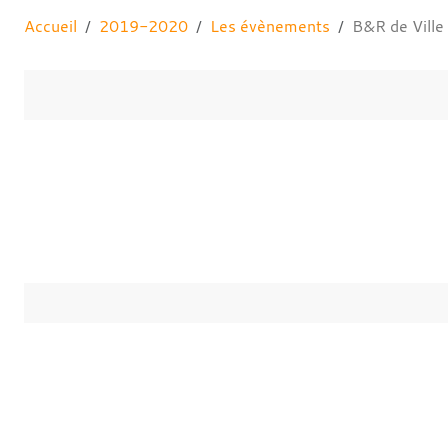
Accueil
2019-2020
Les évènements
B&R de Ville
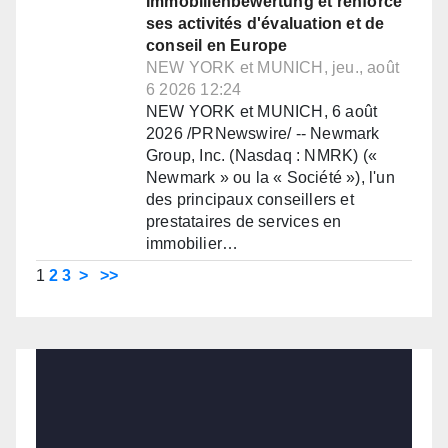
Immobilienbewertung et renforce
ses activités d'évaluation et de
conseil en Europe
NEW YORK et MUNICH, jeu., août
6 2026 12:24
NEW YORK et MUNICH, 6 août
2026 /PRNewswire/ -- Newmark
Group, Inc. (Nasdaq : NMRK) («
Newmark » ou la « Société »), l'un
des principaux conseillers et
prestataires de services en
immobilier…
1
2
3
>
>>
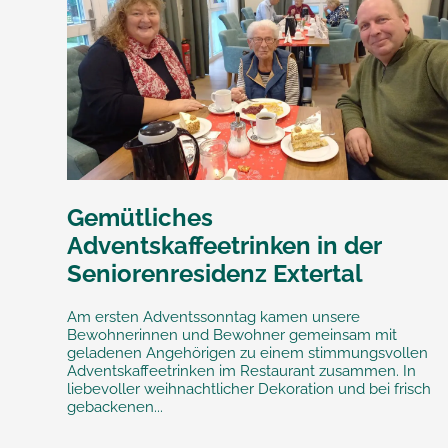
Gemütliches
Adventskaffeetrinken in der
Seniorenresidenz Extertal
Am ersten Adventssonntag kamen unsere
Bewohnerinnen und Bewohner gemeinsam mit
geladenen Angehörigen zu einem stimmungsvollen
Adventskaffeetrinken im Restaurant zusammen. In
liebevoller weihnachtlicher Dekoration und bei frisch
gebackenen...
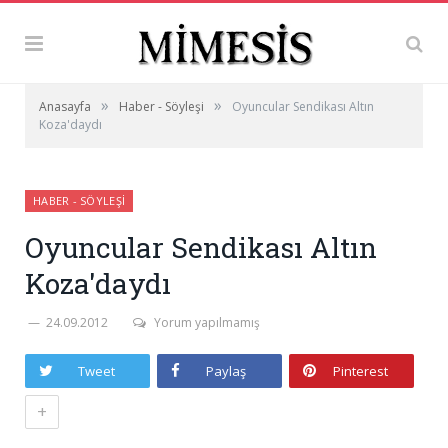
»
»
Anasayfa
Haber - Söyleşi
Oyuncular Sendikası Altın
Koza'daydı
HABER - SÖYLEŞI
Oyuncular Sendikası Altın
Koza'daydı
24.09.2012
Yorum yapılmamış
Tweet
Paylaş
Pinterest
+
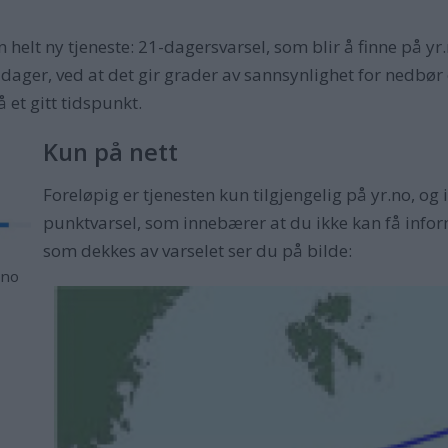
n helt ny tjeneste: 21-dagersvarsel, som blir å finne på yr.
i dager, ved at det gir grader av sannsynlighet for nedbø
et gitt tidspunkt.
Kun på nett
Foreløpig er tjenesten kun tilgjengelig på yr.no, og i
punktvarsel, som innebærer at du ikke kan få infor
som dekkes av varselet ser du på bilde:
.no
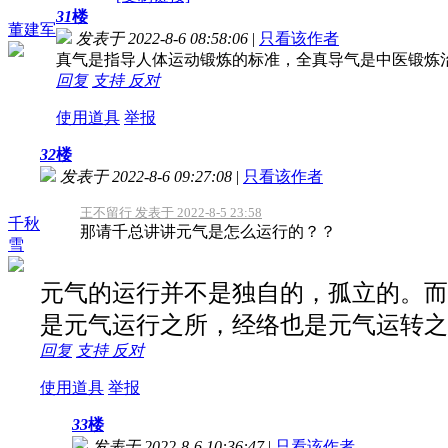
31
楼
董建军
发表于 2022-8-6 08:58:06
|
只看该作者
真气是指导人体运动锻炼的标准，全真导气是中医锻炼
回复
支持
反对
使用道具
举报
32
楼
发表于 2022-8-6 09:27:08
|
只看该作者
王不留行 发表于 2022-8-5 23:58
千秋
那请千总讲讲元气是怎么运行的？？
雪
元气的运行并不是独自的，孤立的。而
是元气运行之所，经络也是元气运转之
回复
支持
反对
使用道具
举报
33
楼
发表于 2022-8-6 10:36:47
|
只看该作者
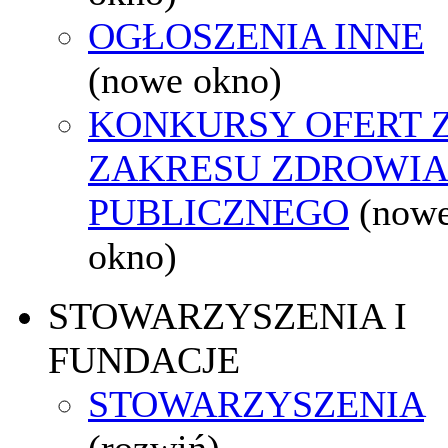
OGŁOSZENIA INNE
(nowe okno)
KONKURSY OFERT 
ZAKRESU ZDROWI
PUBLICZNEGO
(now
okno)
STOWARZYSZENIA I
FUNDACJE
STOWARZYSZENIA
(rozwiń)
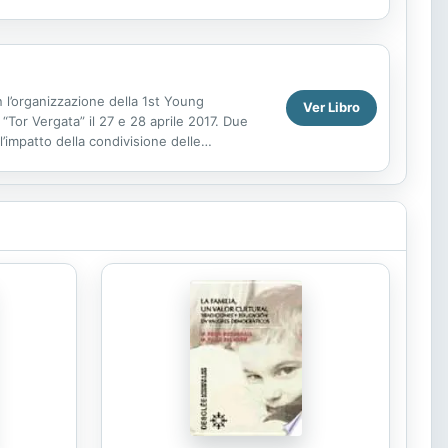
on l’organizzazione della 1st Young
Ver Libro
“Tor Vergata” il 27 e 28 aprile 2017. Due
impatto della condivisione delle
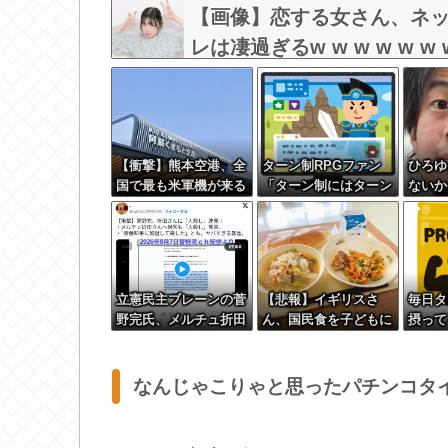
【画像】恋する女さん、ネ
レは凄過ぎるw w w w w w 
【衝撃】熊本空港、全
ターン制RPGファン
ひろゆ
国で最も米軍機が来る
「ターン制にはターン
ないか
空港になっていた
制の良さがあると思い
た」妻
ます」
実だろ
ｗｗｗ
立憲民主ブレーンの菅
【悲報】イギリスさ
毎日タ
野完氏、メルチュ折田
ん、国民食を子どもに
摂って
社長に人殺しを連呼
食わせるのを諦めるｗ
ｗｗｗｗｗｗ
なんじゃこりゃと思ったパチンコタ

◆ **Task statement**
Report each line of the data above that contains the word "Adventskaffeetrinken". Uppercase and lowercase letters count as different.

◆ **Solved problem**
Adventskaffeetrinken in der
Adventskaffeetrinken im Restaurant zusammen. In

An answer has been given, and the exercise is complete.